# Your instructions:
Work through the records below and copy every line that includes "Adhesive".

(Records begins)

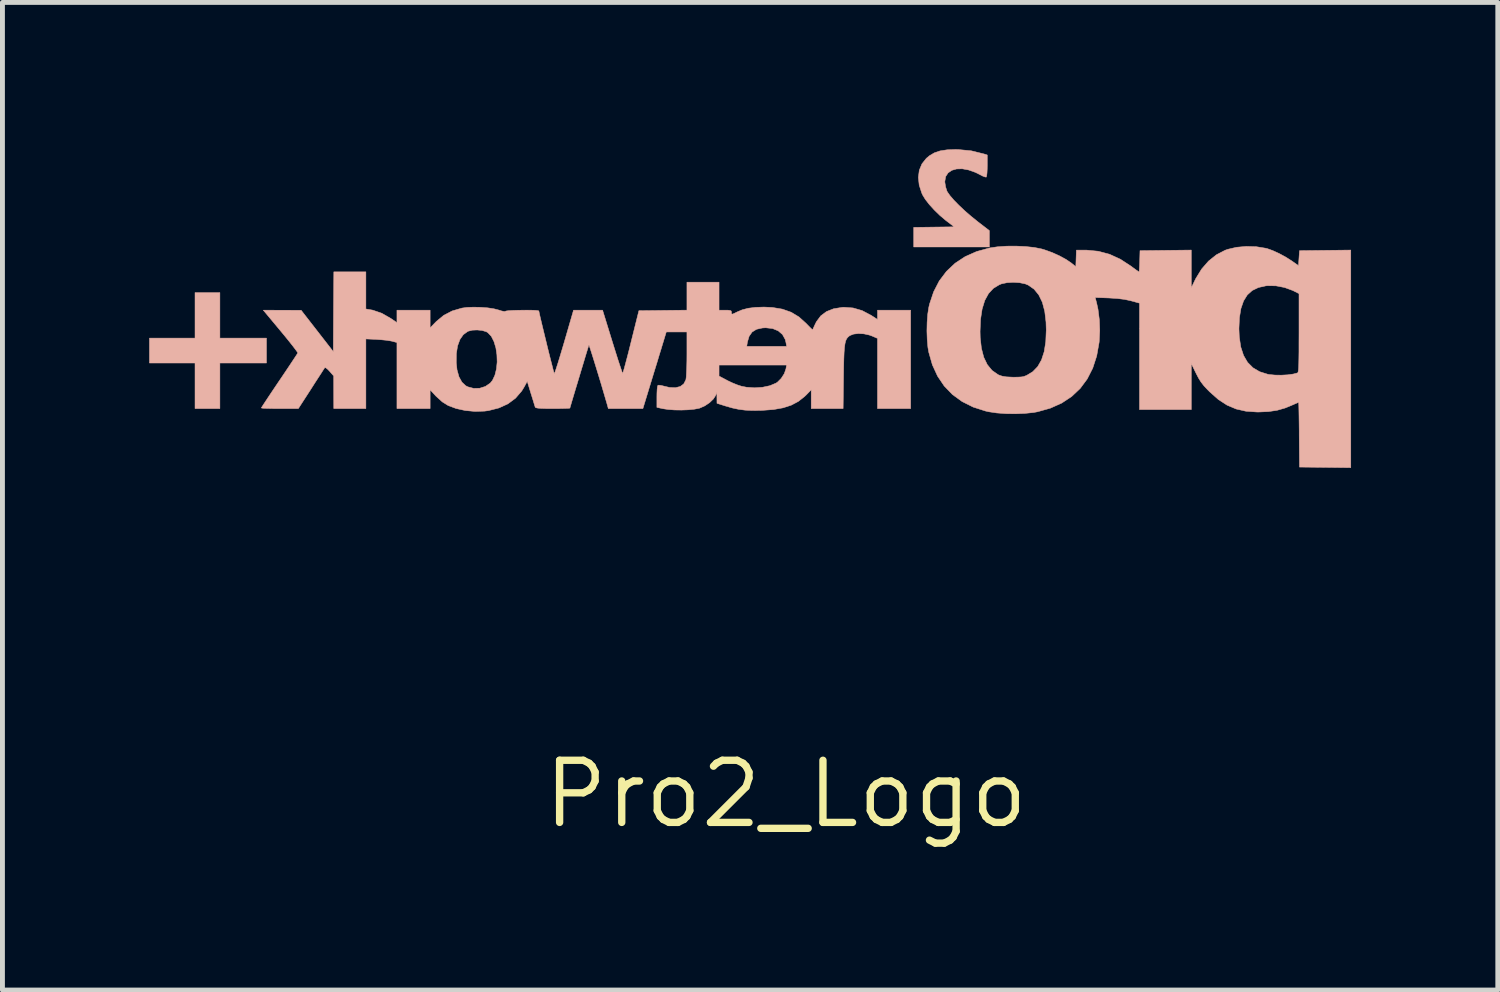
<source format=kicad_pcb>
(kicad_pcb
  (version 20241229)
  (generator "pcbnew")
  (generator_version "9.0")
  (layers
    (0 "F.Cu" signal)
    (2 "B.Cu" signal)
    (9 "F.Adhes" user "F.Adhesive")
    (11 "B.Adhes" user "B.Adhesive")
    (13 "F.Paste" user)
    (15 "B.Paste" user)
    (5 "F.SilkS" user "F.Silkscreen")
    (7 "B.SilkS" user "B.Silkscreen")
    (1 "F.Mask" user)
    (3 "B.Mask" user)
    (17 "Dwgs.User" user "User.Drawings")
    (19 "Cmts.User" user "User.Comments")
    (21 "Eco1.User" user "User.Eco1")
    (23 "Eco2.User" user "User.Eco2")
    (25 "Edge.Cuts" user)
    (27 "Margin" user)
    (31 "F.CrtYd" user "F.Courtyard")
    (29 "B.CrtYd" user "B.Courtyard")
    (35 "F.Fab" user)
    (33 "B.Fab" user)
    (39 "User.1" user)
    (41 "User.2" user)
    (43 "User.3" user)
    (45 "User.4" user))
  (footprint "Pro2_Logo"
    (layer "F.Cu")
    (at 12.514 5.179)
    (property "Reference" "Pro2_Logo" (at 0.5 8 0) (layer "F.SilkS") (effects (font (size 1.27 1.27) (thickness 0.15))))
    (attr through_hole)
    (fp_poly (pts (xy -11.578 -1.318) (xy -12.509 -1.318) (xy -12.509 -0.81) (xy -11.578 -0.81) (xy -11.578 0.121) (xy -11.07 0.121) (xy -11.07 -0.81) (xy -10.118 -0.81) (xy -10.118 -1.318) (xy -11.07 -1.318) (xy -11.07 -2.249) (xy -11.578 -2.249) (xy -11.578 -1.318)) (stroke (width 0.01) (type solid)) (fill yes) (layer "B.SilkS"))
    (fp_poly (pts (xy 3.792 -5.167) (xy 3.65 -5.145) (xy 3.532 -5.105) (xy 3.431 -5.045) (xy 3.369 -4.993) (xy 3.28 -4.881) (xy 3.225 -4.75) (xy 3.206 -4.603) (xy 3.223 -4.445) (xy 3.276 -4.282) (xy 3.295 -4.241) (xy 3.349 -4.153) (xy 3.43 -4.049) (xy 3.531 -3.938) (xy 3.644 -3.828) (xy 3.762 -3.728) (xy 3.792 -3.705) (xy 3.938 -3.593) (xy 3.111 -3.582) (xy 3.111 -3.181) (xy 4.657 -3.181) (xy 4.657 -3.516) (xy 4.429 -3.691) (xy 4.289 -3.804) (xy 4.156 -3.919) (xy 4.036 -4.032) (xy 3.933 -4.137) (xy 3.853 -4.23) (xy 3.8 -4.305) (xy 3.79 -4.324) (xy 3.763 -4.408) (xy 3.748 -4.5) (xy 3.747 -4.521) (xy 3.764 -4.62) (xy 3.813 -4.695) (xy 3.889 -4.748) (xy 3.987 -4.776) (xy 4.104 -4.779) (xy 4.234 -4.755) (xy 4.374 -4.705) (xy 4.462 -4.661) (xy 4.524 -4.629) (xy 4.573 -4.611) (xy 4.594 -4.61) (xy 4.602 -4.635) (xy 4.609 -4.693) (xy 4.613 -4.774) (xy 4.614 -4.842) (xy 4.614 -5.061) (xy 4.546 -5.083) (xy 4.286 -5.147) (xy 4.016 -5.173) (xy 3.967 -5.174) (xy 3.792 -5.167)) (stroke (width 0.01) (type solid)) (fill yes) (layer "B.SilkS"))
    (fp_poly (pts (xy 5.009 -3.198) (xy 4.823 -3.185) (xy 4.66 -3.161) (xy 4.657 -3.16) (xy 4.396 -3.088) (xy 4.162 -2.984) (xy 3.956 -2.848) (xy 3.78 -2.682) (xy 3.633 -2.487) (xy 3.518 -2.264) (xy 3.434 -2.013) (xy 3.418 -1.941) (xy 3.397 -1.804) (xy 3.385 -1.641) (xy 3.381 -1.464) (xy 3.387 -1.29) (xy 3.401 -1.131) (xy 3.418 -1.032) (xy 3.492 -0.773) (xy 3.598 -0.542) (xy 3.735 -0.339) (xy 3.903 -0.165) (xy 4.1 -0.022) (xy 4.326 0.091) (xy 4.579 0.172) (xy 4.646 0.187) (xy 4.806 0.211) (xy 4.992 0.225) (xy 5.189 0.228) (xy 5.383 0.22) (xy 5.559 0.202) (xy 5.641 0.187) (xy 5.902 0.114) (xy 6.135 0.01) (xy 6.339 -0.125) (xy 6.513 -0.289) (xy 6.657 -0.483) (xy 6.77 -0.705) (xy 6.851 -0.954) (xy 6.9 -1.23) (xy 6.902 -1.249) (xy 6.913 -1.468) (xy 6.913 -1.483) (xy 5.82 -1.483) (xy 5.81 -1.245) (xy 5.778 -1.042) (xy 5.723 -0.873) (xy 5.645 -0.736) (xy 5.543 -0.631) (xy 5.417 -0.555) (xy 5.355 -0.532) (xy 5.31 -0.525) (xy 5.237 -0.521) (xy 5.147 -0.52) (xy 5.112 -0.521) (xy 5 -0.527) (xy 4.918 -0.541) (xy 4.854 -0.563) (xy 4.835 -0.572) (xy 4.712 -0.658) (xy 4.615 -0.776) (xy 4.542 -0.928) (xy 4.494 -1.113) (xy 4.47 -1.332) (xy 4.467 -1.455) (xy 4.477 -1.702) (xy 4.509 -1.912) (xy 4.563 -2.088) (xy 4.64 -2.229) (xy 4.739 -2.336) (xy 4.861 -2.41) (xy 4.909 -2.429) (xy 5.02 -2.452) (xy 5.147 -2.459) (xy 5.276 -2.451) (xy 5.391 -2.427) (xy 5.452 -2.402) (xy 5.572 -2.318) (xy 5.667 -2.201) (xy 5.74 -2.051) (xy 5.789 -1.866) (xy 5.815 -1.647) (xy 5.82 -1.483) (xy 6.913 -1.483) (xy 6.905 -1.692) (xy 6.878 -1.906) (xy 6.85 -2.035) (xy 6.82 -2.149) (xy 7.099 -2.139) (xy 7.273 -2.128) (xy 7.418 -2.11) (xy 7.544 -2.083) (xy 7.551 -2.081) (xy 7.726 -2.033) (xy 7.726 0.143) (xy 8.784 0.143) (xy 8.784 -0.328) (xy 8.784 -0.799) (xy 8.882 -0.599) (xy 8.934 -0.499) (xy 8.984 -0.419) (xy 9.043 -0.343) (xy 9.121 -0.26) (xy 9.163 -0.218) (xy 9.337 -0.064) (xy 9.514 0.051) (xy 9.7 0.13) (xy 9.902 0.176) (xy 10.129 0.192) (xy 10.16 0.192) (xy 10.362 0.183) (xy 10.538 0.157) (xy 10.702 0.11) (xy 10.829 0.058) (xy 10.899 0.027) (xy 10.951 0.005) (xy 10.977 -0.005) (xy 10.978 -0.006) (xy 10.98 0.015) (xy 10.982 0.072) (xy 10.984 0.162) (xy 10.986 0.279) (xy 10.988 0.418) (xy 10.99 0.574) (xy 10.99 0.656) (xy 10.996 1.317) (xy 12.044 1.329) (xy 12.044 -2.227) (xy 10.986 -2.227) (xy 10.986 -1.423) (xy 10.985 -1.212) (xy 10.985 -1.04) (xy 10.983 -0.903) (xy 10.981 -0.797) (xy 10.978 -0.719) (xy 10.974 -0.664) (xy 10.968 -0.63) (xy 10.961 -0.612) (xy 10.956 -0.607) (xy 10.868 -0.584) (xy 10.752 -0.568) (xy 10.623 -0.561) (xy 10.494 -0.563) (xy 10.379 -0.574) (xy 10.346 -0.58) (xy 10.181 -0.632) (xy 10.044 -0.713) (xy 9.934 -0.824) (xy 9.852 -0.965) (xy 9.795 -1.139) (xy 9.765 -1.345) (xy 9.758 -1.511) (xy 9.768 -1.735) (xy 9.799 -1.924) (xy 9.853 -2.079) (xy 9.929 -2.201) (xy 10.03 -2.292) (xy 10.157 -2.353) (xy 10.309 -2.387) (xy 10.346 -2.39) (xy 10.515 -2.387) (xy 10.691 -2.353) (xy 10.858 -2.292) (xy 10.88 -2.281) (xy 10.986 -2.227) (xy 12.044 -2.227) (xy 12.044 -3.118) (xy 11.52 -3.112) (xy 10.996 -3.106) (xy 10.975 -2.8) (xy 10.837 -2.897) (xy 10.714 -2.975) (xy 10.581 -3.047) (xy 10.45 -3.107) (xy 10.336 -3.148) (xy 10.308 -3.155) (xy 10.111 -3.187) (xy 9.907 -3.193) (xy 9.708 -3.175) (xy 9.528 -3.133) (xy 9.475 -3.114) (xy 9.298 -3.022) (xy 9.137 -2.893) (xy 8.996 -2.731) (xy 8.877 -2.538) (xy 8.858 -2.5) (xy 8.784 -2.346) (xy 8.784 -3.118) (xy 8.26 -3.112) (xy 7.736 -3.106) (xy 7.73 -2.889) (xy 7.727 -2.799) (xy 7.723 -2.728) (xy 7.719 -2.683) (xy 7.716 -2.673) (xy 7.696 -2.684) (xy 7.651 -2.716) (xy 7.588 -2.762) (xy 7.554 -2.788) (xy 7.335 -2.931) (xy 7.112 -3.033) (xy 6.882 -3.094) (xy 6.643 -3.117) (xy 6.623 -3.117) (xy 6.436 -3.117) (xy 6.43 -2.948) (xy 6.424 -2.779) (xy 6.329 -2.856) (xy 6.224 -2.927) (xy 6.092 -2.999) (xy 5.944 -3.066) (xy 5.795 -3.12) (xy 5.726 -3.141) (xy 5.576 -3.171) (xy 5.398 -3.19) (xy 5.205 -3.199) (xy 5.009 -3.198)) (stroke (width 0.01) (type solid)) (fill yes) (layer "B.SilkS"))
    (fp_poly (pts (xy -8.747 -1.858) (xy -8.752 -1.043) (xy -9.409 -1.888) (xy -10.182 -1.889) (xy -9.827 -1.463) (xy -9.732 -1.348) (xy -9.647 -1.243) (xy -9.576 -1.153) (xy -9.522 -1.082) (xy -9.488 -1.035) (xy -9.478 -1.016) (xy -9.491 -0.993) (xy -9.525 -0.941) (xy -9.577 -0.862) (xy -9.644 -0.761) (xy -9.723 -0.643) (xy -9.811 -0.512) (xy -9.854 -0.449) (xy -9.945 -0.314) (xy -10.028 -0.19) (xy -10.1 -0.082) (xy -10.158 0.006) (xy -10.199 0.069) (xy -10.221 0.104) (xy -10.223 0.109) (xy -10.203 0.113) (xy -10.148 0.117) (xy -10.063 0.119) (xy -9.956 0.121) (xy -9.845 0.121) (xy -9.466 0.121) (xy -9.204 -0.284) (xy -9.129 -0.402) (xy -9.06 -0.508) (xy -9.002 -0.597) (xy -8.959 -0.665) (xy -8.933 -0.705) (xy -8.927 -0.713) (xy -8.905 -0.712) (xy -8.864 -0.679) (xy -8.828 -0.641) (xy -8.744 -0.545) (xy -8.743 -0.212) (xy -8.742 0.121) (xy -8.086 0.121) (xy -8.086 -1.302) (xy -7.869 -1.292) (xy -7.764 -1.284) (xy -7.663 -1.274) (xy -7.581 -1.261) (xy -7.551 -1.255) (xy -7.451 -1.228) (xy -7.451 0.121) (xy -6.773 0.121) (xy -6.773 -0.262) (xy -6.655 -0.134) (xy -6.524 -0.015) (xy -6.405 0.059) (xy -6.242 0.12) (xy -6.056 0.161) (xy -5.858 0.18) (xy -5.662 0.174) (xy -5.579 0.163) (xy -5.367 0.109) (xy -5.183 0.025) (xy -5.028 -0.09) (xy -4.902 -0.236) (xy -4.85 -0.321) (xy -4.788 -0.435) (xy -4.711 -0.183) (xy -4.68 -0.085) (xy -4.654 0.001) (xy -4.635 0.063) (xy -4.625 0.094) (xy -4.624 0.095) (xy -4.609 0.105) (xy -4.569 0.113) (xy -4.498 0.118) (xy -4.394 0.121) (xy -4.266 0.121) (xy -4.149 0.121) (xy -4.049 0.119) (xy -3.973 0.117) (xy -3.926 0.114) (xy -3.916 0.111) (xy -3.91 0.09) (xy -3.894 0.035) (xy -3.869 -0.05) (xy -3.837 -0.157) (xy -3.8 -0.281) (xy -3.759 -0.416) (xy -3.717 -0.556) (xy -3.675 -0.696) (xy -3.635 -0.828) (xy -3.599 -0.949) (xy -3.568 -1.05) (xy -3.544 -1.127) (xy -3.53 -1.174) (xy -3.528 -1.179) (xy -3.521 -1.163) (xy -3.504 -1.113) (xy -3.478 -1.033) (xy -3.445 -0.929) (xy -3.407 -0.806) (xy -3.365 -0.67) (xy -3.321 -0.526) (xy -3.277 -0.381) (xy -3.235 -0.238) (xy -3.196 -0.105) (xy -3.161 0.014) (xy -3.15 0.053) (xy -3.131 0.121) (xy -2.777 0.121) (xy -2.424 0.121) (xy -2.235 -0.498) (xy -2.185 -0.662) (xy -2.136 -0.82) (xy -2.092 -0.967) (xy -2.052 -1.096) (xy -2.021 -1.199) (xy -1.999 -1.27) (xy -1.996 -1.281) (xy -1.946 -1.445) (xy -1.524 -1.445) (xy -1.524 -0.995) (xy -1.525 -0.853) (xy -1.528 -0.723) (xy -1.533 -0.61) (xy -1.538 -0.524) (xy -1.545 -0.471) (xy -1.547 -0.465) (xy -1.589 -0.383) (xy -1.66 -0.33) (xy -1.759 -0.305) (xy -1.88 -0.31) (xy -1.986 -0.335) (xy -2.051 -0.351) (xy -2.1 -0.357) (xy -2.117 -0.354) (xy -2.126 -0.329) (xy -2.133 -0.271) (xy -2.137 -0.19) (xy -2.138 -0.122) (xy -2.138 0.097) (xy -2.016 0.124) (xy -1.909 0.14) (xy -1.779 0.15) (xy -1.639 0.152) (xy -1.501 0.147) (xy -1.377 0.135) (xy -1.281 0.117) (xy -1.265 0.113) (xy -1.159 0.066) (xy -1.061 0.000382) (xy -0.983 -0.075) (xy -0.94 -0.142) (xy -0.912 -0.207) (xy -0.911 -0.096) (xy -0.91 0.014) (xy -0.743 0.067) (xy -0.598 0.109) (xy -0.466 0.137) (xy -0.334 0.154) (xy -0.188 0.161) (xy -0.016 0.159) (xy 0.018 0.158) (xy 0.247 0.141) (xy 0.442 0.106) (xy 0.608 0.052) (xy 0.752 -0.024) (xy 0.878 -0.123) (xy 0.914 -0.157) (xy 1.016 -0.262) (xy 1.016 0.121) (xy 1.668 0.121) (xy 1.676 -0.529) (xy 1.679 -0.731) (xy 1.68 -0.768) (xy 0.513 -0.768) (xy 0.499 -0.688) (xy 0.465 -0.591) (xy 0.403 -0.495) (xy 0.326 -0.418) (xy 0.297 -0.399) (xy 0.172 -0.346) (xy 0.022 -0.314) (xy -0.142 -0.303) (xy -0.308 -0.315) (xy -0.41 -0.335) (xy -0.493 -0.362) (xy -0.592 -0.402) (xy -0.69 -0.448) (xy -0.704 -0.456) (xy -0.868 -0.543) (xy -0.868 -0.768) (xy 0.513 -0.768) (xy 1.68 -0.768) (xy 1.683 -0.894) (xy 1.688 -1.024) (xy 1.696 -1.125) (xy 1.699 -1.149) (xy 0.514 -1.149) (xy -0.302 -1.149) (xy -0.288 -1.238) (xy -0.253 -1.356) (xy -0.192 -1.443) (xy -0.102 -1.499) (xy 0.018 -1.526) (xy 0.086 -1.53) (xy 0.227 -1.514) (xy 0.342 -1.467) (xy 0.429 -1.392) (xy 0.485 -1.29) (xy 0.501 -1.223) (xy 0.514 -1.149) (xy 1.699 -1.149) (xy 1.706 -1.202) (xy 1.72 -1.26) (xy 1.738 -1.302) (xy 1.761 -1.333) (xy 1.79 -1.359) (xy 1.811 -1.373) (xy 1.884 -1.401) (xy 1.982 -1.412) (xy 2.092 -1.406) (xy 2.201 -1.382) (xy 2.26 -1.361) (xy 2.371 -1.313) (xy 2.371 0.121) (xy 3.048 0.121) (xy 3.048 -1.889) (xy 2.371 -1.889) (xy 2.371 -1.7) (xy 2.239 -1.785) (xy 2.057 -1.881) (xy 1.872 -1.935) (xy 1.682 -1.949) (xy 1.651 -1.947) (xy 1.475 -1.919) (xy 1.328 -1.861) (xy 1.211 -1.773) (xy 1.123 -1.655) (xy 1.101 -1.611) (xy 1.072 -1.549) (xy 1.052 -1.505) (xy 1.045 -1.49) (xy 1.029 -1.501) (xy 0.992 -1.537) (xy 0.939 -1.591) (xy 0.909 -1.622) (xy 0.766 -1.751) (xy 0.607 -1.847) (xy 0.426 -1.911) (xy 0.221 -1.945) (xy 0.05 -1.953) (xy -0.126 -1.947) (xy -0.271 -1.929) (xy -0.394 -1.897) (xy -0.494 -1.855) (xy -0.559 -1.823) (xy -0.595 -1.809) (xy -0.61 -1.812) (xy -0.614 -1.832) (xy -0.614 -1.847) (xy -0.618 -1.871) (xy -0.639 -1.883) (xy -0.685 -1.889) (xy -0.741 -1.889) (xy -0.868 -1.889) (xy -0.868 -2.461) (xy -1.524 -2.461) (xy -1.524 -1.89) (xy -2.506 -1.879) (xy -2.666 -1.238) (xy -2.705 -1.081) (xy -2.742 -0.937) (xy -2.775 -0.813) (xy -2.802 -0.712) (xy -2.823 -0.641) (xy -2.835 -0.603) (xy -2.838 -0.598) (xy -2.847 -0.618) (xy -2.866 -0.673) (xy -2.895 -0.759) (xy -2.932 -0.871) (xy -2.974 -1.004) (xy -3.021 -1.154) (xy -3.049 -1.244) (xy -3.248 -1.889) (xy -3.545 -1.889) (xy -3.842 -1.889) (xy -4.032 -1.234) (xy -4.079 -1.076) (xy -4.122 -0.933) (xy -4.16 -0.809) (xy -4.192 -0.709) (xy -4.216 -0.638) (xy -4.232 -0.599) (xy -4.236 -0.594) (xy -4.243 -0.617) (xy -4.259 -0.674) (xy -4.281 -0.761) (xy -4.299 -0.831) (xy -5.403 -0.831) (xy -5.417 -0.689) (xy -5.449 -0.56) (xy -5.499 -0.454) (xy -5.544 -0.399) (xy -5.643 -0.331) (xy -5.76 -0.294) (xy -5.883 -0.291) (xy -6 -0.322) (xy -6.044 -0.344) (xy -6.123 -0.418) (xy -6.183 -0.527) (xy -6.223 -0.67) (xy -6.239 -0.816) (xy -6.237 -1) (xy -6.212 -1.159) (xy -6.164 -1.29) (xy -6.095 -1.389) (xy -6.006 -1.454) (xy -5.993 -1.46) (xy -5.91 -1.481) (xy -5.81 -1.485) (xy -5.711 -1.475) (xy -5.627 -1.45) (xy -5.594 -1.431) (xy -5.522 -1.355) (xy -5.468 -1.248) (xy -5.429 -1.119) (xy -5.408 -0.977) (xy -5.403 -0.831) (xy -4.299 -0.831) (xy -4.309 -0.87) (xy -4.341 -0.996) (xy -4.375 -1.133) (xy -4.409 -1.274) (xy -4.443 -1.413) (xy -4.475 -1.545) (xy -4.503 -1.662) (xy -4.526 -1.759) (xy -4.542 -1.831) (xy -4.55 -1.87) (xy -4.551 -1.874) (xy -4.571 -1.881) (xy -4.624 -1.886) (xy -4.702 -1.889) (xy -4.797 -1.89) (xy -4.9 -1.889) (xy -5.002 -1.887) (xy -5.095 -1.884) (xy -5.17 -1.879) (xy -5.218 -1.873) (xy -5.232 -1.868) (xy -5.255 -1.862) (xy -5.31 -1.873) (xy -5.366 -1.891) (xy -5.466 -1.917) (xy -5.595 -1.937) (xy -5.74 -1.948) (xy -5.886 -1.951) (xy -6.022 -1.946) (xy -6.123 -1.932) (xy -6.322 -1.874) (xy -6.496 -1.783) (xy -6.647 -1.658) (xy -6.648 -1.657) (xy -6.773 -1.528) (xy -6.773 -1.889) (xy -7.451 -1.889) (xy -7.451 -1.635) (xy -7.578 -1.722) (xy -7.762 -1.827) (xy -7.946 -1.89) (xy -7.996 -1.899) (xy -8.086 -1.914) (xy -8.086 -2.673) (xy -8.741 -2.673) (xy -8.747 -1.858)) (stroke (width 0.01) (type solid)) (fill yes) (layer "B.SilkS")))
  (gr_rect
    (start -3 -3)
    (end 27.563 17.185)
    (stroke (width 0.1) (type default))
    (fill no)
    (layer "Edge.Cuts")))
</source>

(Records ends)

# Task response:
    (9 "F.Adhes" user "F.Adhesive")
    (11 "B.Adhes" user "B.Adhesive")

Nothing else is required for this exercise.